先日ジョニー・デップ主演、クリストファー・ノーラン製作総指揮、 ウオリー・フィスター監督の映画『トランセンデンス(超越)』を観た。
2014年公開の映画の内容はまるで、ユヴァル・ノア・ハラリ著の本『ホモ・デウス』を基にしたのか?と思わせるような内容・・・AIの研究者の脳をスーパーコンピューターにインストールしてナノテクノロジーとバイオテクノロジーなどを駆使し、地球の環境破壊を回復したり彼ら夫婦が理想とする世界を構築しようという話であるが、本が出版されたのが2016年であるから、もしかしたら著者がこの映画を参考にした・・・のかもしれない?
『ホモ・デウス』では人間が将来、寿命も身体機能も自在にコントロール可能な神的存在…になるであろう、という予測を書いたものであるが、映画はそれを実現しながらも、そういった状況を恐れる反テクノロジー過激派グループや、それまで信頼のおける仲間と思っていた研究仲間でさえも『あまりにも絶大な能力を持ったコンピューターに支配されるのでは…』という疑心暗鬼から彼の妻の体内に『コンピューター・ウイルス』注入して夫の電脳スーパーコンピューター破壊に手を貸す…といった内容であった。
『インターネットで世界は狭くなった・・・だが、ない方が狭く感じる…』という意味深なセリフはこの破壊工作から5年後の回想でこの映画が始まった。
ジョニー・デップ演じる博士が講演する場面で
『自我を持つAIがネットでつながれば人類を超える・・・これを一般に特異点(シンギュラリティー)と呼ばれるが、私はこれを超越(トランセンデンス)と呼ぶ』と言う。

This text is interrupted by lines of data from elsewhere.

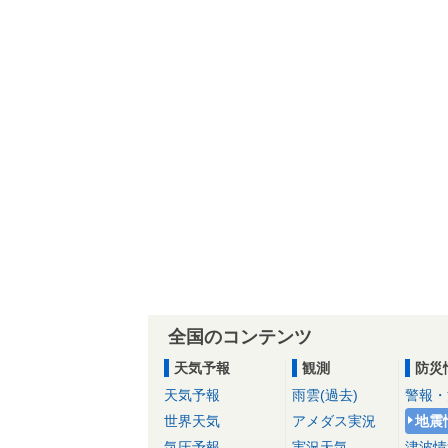
全国のコンテンツ
天気予報
観測
防災
天気予報
雨雲(過去)
警報・
世界天気
アメダス実況
地震
気圧予報
実況天気
津波情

質問者から『あなたは神を創りたいのですか?』と問われ、『人類はむかしからそうしてきた…』と答えた。
博士は過激派から発砲を受け死ぬが、彼の脳はスーパーコンピューターにインストールされる。
博士の古き友人であり、師匠的存在の黒人俳優モーガン演ずる博士がモニターに映るジョニー・デップの顔を観て驚嘆しながら『自我を証明できるかね?』と尋ねると、『難しい質問だ、タガー博士。君はできるか?』と逆に尋ねた・・・これはこの映画の中の重要な場面だったと思う。禅の公案そのものであったと思う・・・。
映画は、人間の意識+AIという人智を超えた力を持った存在に対して『ウイルス』を持って対抗し、そのために人類はそれまで構築したネットワークすべてを喪失し、世界中のすべてのコンピューターは完全に機能を停止され、コンピューター制御にたよっていた全ライフラインはストップし世界は大停電に見舞われ文明は崩壊する。
それって、2020年に我が地球上に起きた『新型コロナウイルス』が我々の生活全般において『万事休す』を思わせる状況…に似ていないだろうか?そしてそれは天からの令で?『万事休す』することで聞くことができる太陽(コロナ)からの『音信』メッセージではないのか。
映画の中で起ったと思ったAIによる『超越』はいまだ真の『超越』ではなく、自分を破壊するコンピューター・ウイルスと知りながら、『妻のウイルス』を『妻の愛』と共に受け入れた博士の行為こそが『超越』であり、同僚のタガー博士の質問『自我の証明』の答えであったということがわかる。